C’est sans doute ce qui a été l’échec de la gauche plurielle au gouvernement : ne pas s’attaquer assez aux dominations patronales, racistes, sexistes, ne pas étendre les droits au logement, à la santé, à l’éducation, à l’emploi…

Des mesures urgentes

La sécurité: nous pensons qu’il est urgent d’établir un dialogue sérieux dans les quartiers, d’intégrer les citoyens aux décisions, de développer le tissu associatif et le lien social. Plus généralement nous souhaitons que les services publics jouent un rôle déterminant, à commencer par la police et la justice, avec les moyens de travailler en amont sur la prévention. D’autres services publics doivent y contribuer à travers l’éducation, l’animation, la santé, le soutien à la formation, à l’emploi....

Les salaires et l’emploi : il est temps d’augmenter les salaires parce que le niveau de vie est insuffisant pour la France de 2004. Les CDD et l’intérim ne doivent pas remplacer l’emploi stable, des lois existent contre la multiplication des contrats de travail de courte durée, elles doivent être durcies.

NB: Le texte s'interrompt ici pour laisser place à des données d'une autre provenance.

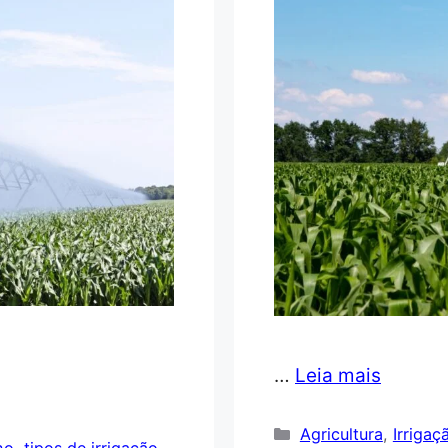
…
Leia mais
Categorias
Agricultura
,
Irrigaç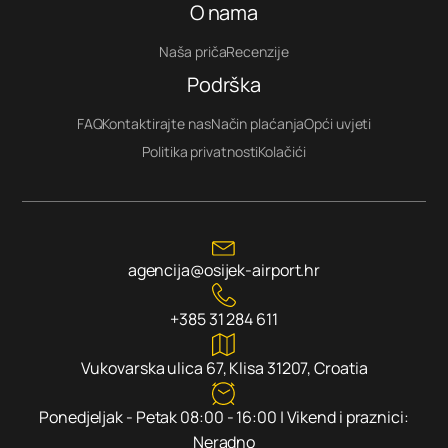
O nama
Naša priča
Recenzije
Podrška
FAQ
Kontaktirajte nas
Način plaćanja
Opći uvjeti
Politika privatnosti
Kolačići
agencija@osijek-airport.hr
+385 31 284 611
Vukovarska ulica 67, Klisa 31207, Croatia
Ponedjeljak - Petak 08:00 - 16:00 | Vikend i praznici:
Neradno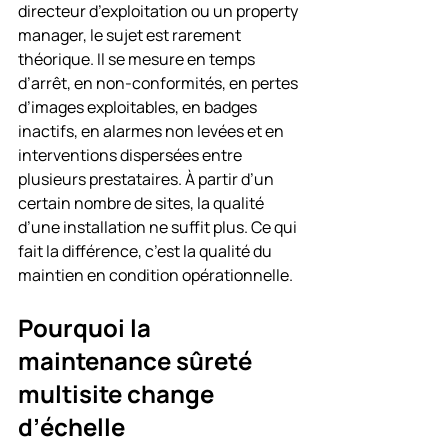
directeur d’exploitation ou un property 
manager, le sujet est rarement 
théorique. Il se mesure en temps 
d’arrêt, en non-conformités, en pertes 
d’images exploitables, en badges 
inactifs, en alarmes non levées et en 
interventions dispersées entre 
plusieurs prestataires. À partir d’un 
certain nombre de sites, la qualité 
d’une installation ne suffit plus. Ce qui 
fait la différence, c’est la qualité du 
maintien en condition opérationnelle.
Pourquoi la 
maintenance sûreté 
multisite change 
d’échelle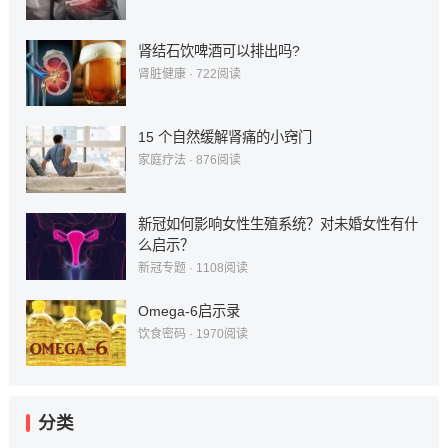
肾结石饮啤酒可以排出吗?
肾脏健康
·
722
阅读
15 个自然缓解肾痛的小窍门
家庭疗法
·
876
阅读
新冠如何影响女性生殖系统？对未婚女性有什
么启示？
新冠专题
·
1108
阅读
Omega-6启示录
饮食密码
·
1970
阅读
分类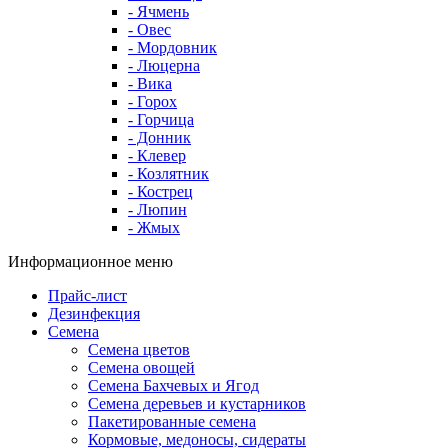
- Ячмень
- Овес
- Мордовник
- Люцерна
- Вика
- Горох
- Горчица
- Донник
- Клевер
- Козлятник
- Кострец
- Люпин
- Жмых
Информационное меню
Прайс-лист
Дезинфекция
Семена
Семена цветов
Семена овощей
Семена Бахчевых и Ягод
Семена деревьев и кустарников
Пакетированные семена
Кормовые, медоносы, сидераты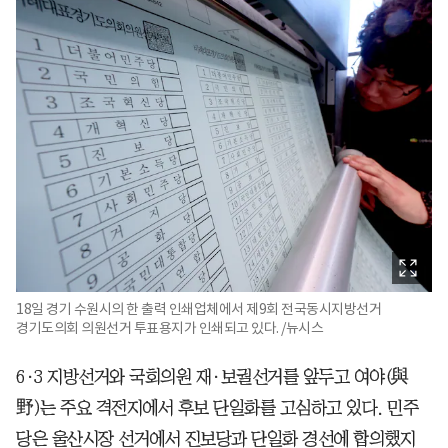
18일 경기 수원시의 한 출력 인쇄업체에서 제9회 전국동시지방선거
경기도의회 의원선거 투표용지가 인쇄되고 있다. /뉴시스
6·3 지방선거와 국회의원 재·보궐선거를 앞두고 여야(與
野)는 주요 격전지에서 후보 단일화를 고심하고 있다. 민주
당은 울산시장 선거에서 진보당과 단일화 경선에 합의했지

L’école : elle doit former de futurs citoyens responsables et doués d’esprit critique. Parents, élèves, personnels, et citoyens doivent être mieux associés et consultés pour une transformation progressiste de l’école. Cela demande aussi que nous allions vers une gratuité réelle des études.

Le logement : il s’agit d’un droit fondamental, chacun doit pouvoir se loger décemment,  quels que soient ses revenus. A cette fin nous proposons la création d’un véritable service public national du logement.

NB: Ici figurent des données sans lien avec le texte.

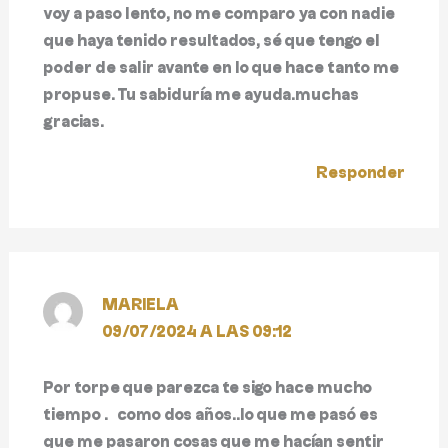
voy a paso lento, no me comparo ya con nadie
que haya tenido resultados, sé que tengo el
poder de salir avante en lo que hace tanto me
propuse. Tu sabiduría me ayuda.muchas
gracias.
Responder
MARIELA
09/07/2024 A LAS 09:12
Por torpe que parezca te sigo hace mucho
tiempo … como dos años..lo que me pasó es
que me pasaron cosas que me hacían sentir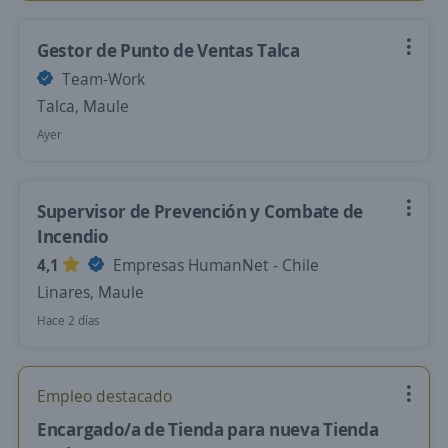
Gestor de Punto de Ventas Talca
Team-Work
Talca, Maule
Ayer
Supervisor de Prevención y Combate de
Incendio
4,1
Empresas HumanNet - Chile
Linares, Maule
Hace 2 días
Empleo destacado
Encargado/a de Tienda para nueva Tienda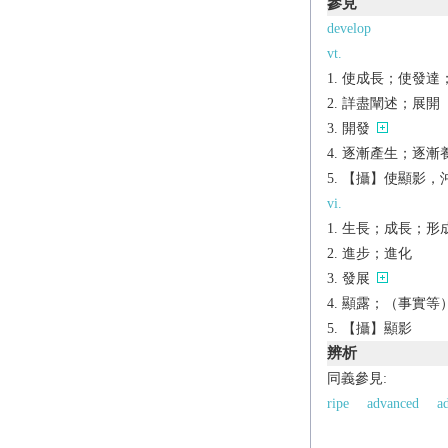
參見
develop
vt.
使成長；使發達
詳盡闡述；展開
開發
逐漸產生；逐漸
【攝】使顯影，
vi.
生長；成長；形
進步；進化
發展
顯露；（事實等
【攝】顯影
辨析
同義參見:
ripe
advanced
ad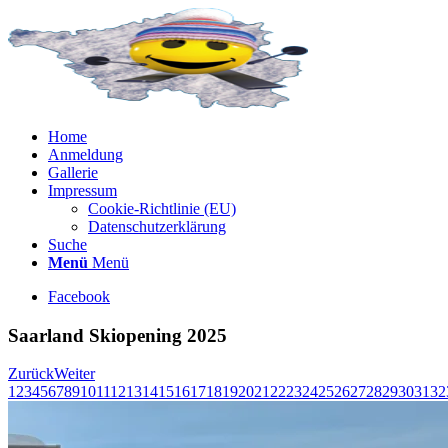
Home
Anmeldung
Gallerie
Impressum
Cookie-Richtlinie (EU)
Datenschutzerklärung
Suche
Menü
Menü
Facebook
Saarland Skiopening 2025
Zurück
Weiter
1
2
3
4
5
6
7
8
9
10
11
12
13
14
15
16
17
18
19
20
21
22
23
24
25
26
27
28
29
30
31
32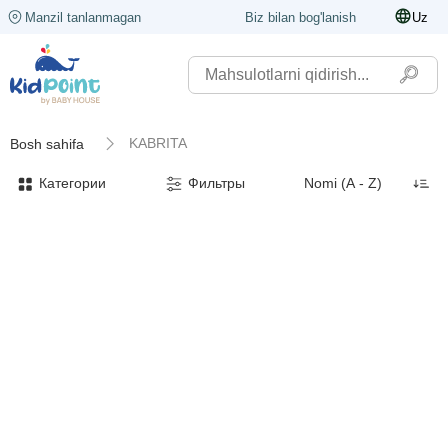
Manzil tanlanmagan
Biz bilan bog'lanish
Uz
KABRITA
Bosh sahifa
Категории
Фильтры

La santé : l’Homme vit plus longtemps grâce aux progrès de la médecine et aux meilleures conditions d’hygiène. Tout cela a un coût, utile à la société, qu’il faut non seulement accepter mais développer pour garantir notamment le droit à vivre bien la fin de sa vie.

Participer aux luttes sociales nationales, redonner ses lettres de noblesse à l’activité politique, obtenir la démocratisation, ne pas limiter notre intervention à la gestion des moyens existants, lier les grands débats politiques et la reformation du lien social, voilà ce que nous voulons apporter à la vie politique.